What is expected =
Up to and including the line that contains "right elbow: (449, 501)", repeat the entries below exactly from the first line on. Do not carry over any pictures.

People photos with keypoints:

BEGIN

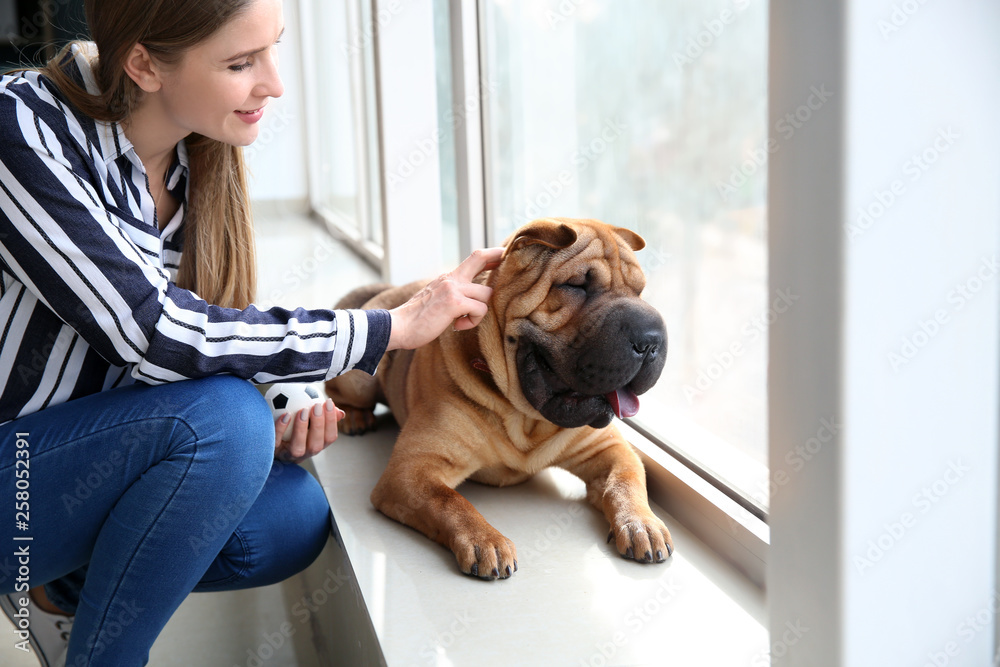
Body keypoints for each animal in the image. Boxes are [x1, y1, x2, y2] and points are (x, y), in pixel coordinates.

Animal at [328, 218, 672, 580]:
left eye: (640, 291)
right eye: (576, 285)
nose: (651, 339)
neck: (525, 418)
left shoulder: (609, 450)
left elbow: (626, 481)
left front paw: (642, 524)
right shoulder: (412, 470)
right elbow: (449, 501)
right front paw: (486, 540)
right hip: (361, 377)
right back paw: (353, 417)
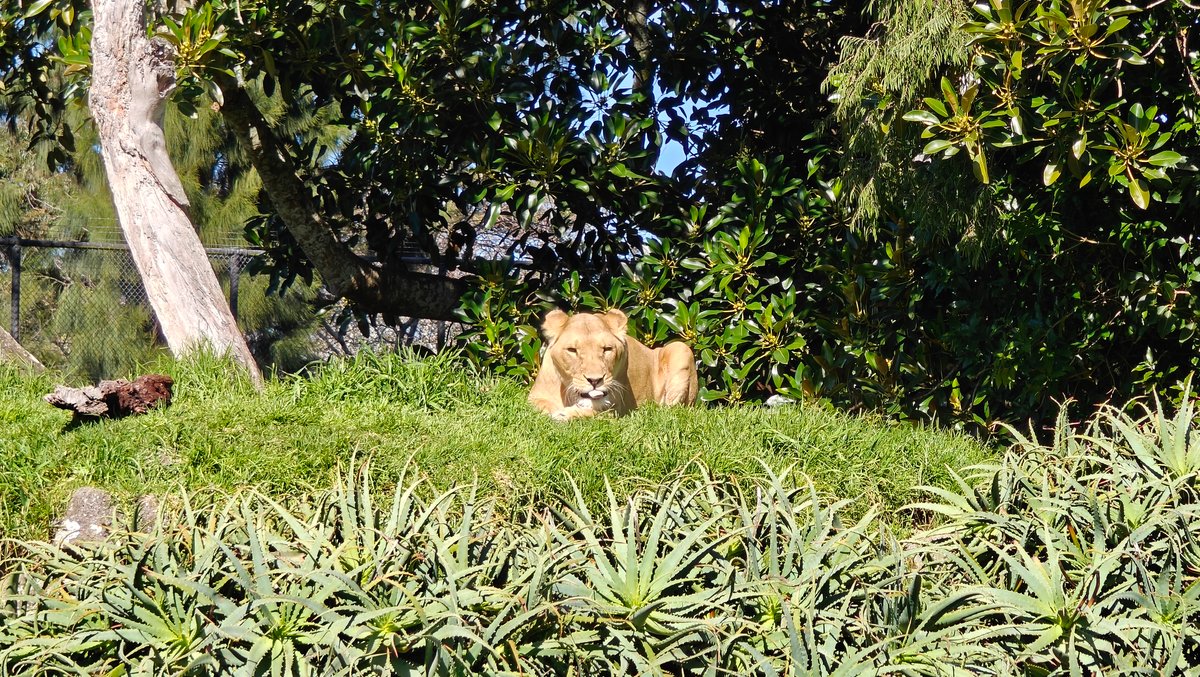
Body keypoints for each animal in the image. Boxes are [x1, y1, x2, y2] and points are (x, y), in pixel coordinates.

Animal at [528, 308, 698, 421]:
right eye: (572, 350)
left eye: (607, 349)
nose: (595, 381)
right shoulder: (534, 397)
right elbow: (542, 407)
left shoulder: (614, 409)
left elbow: (594, 413)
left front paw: (566, 414)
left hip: (680, 348)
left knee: (670, 412)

END

Response below =
Body keypoints for each animal in the image. Boxes are [x1, y1, x2, y2] and points are (x, y), in pixel coordinates.

Animal at [328, 218, 672, 580]:
left eye: (640, 291)
right eye: (576, 285)
nose: (651, 339)
neck: (525, 418)
left shoulder: (609, 450)
left elbow: (626, 481)
left front paw: (642, 524)
right shoulder: (412, 470)
right elbow: (449, 501)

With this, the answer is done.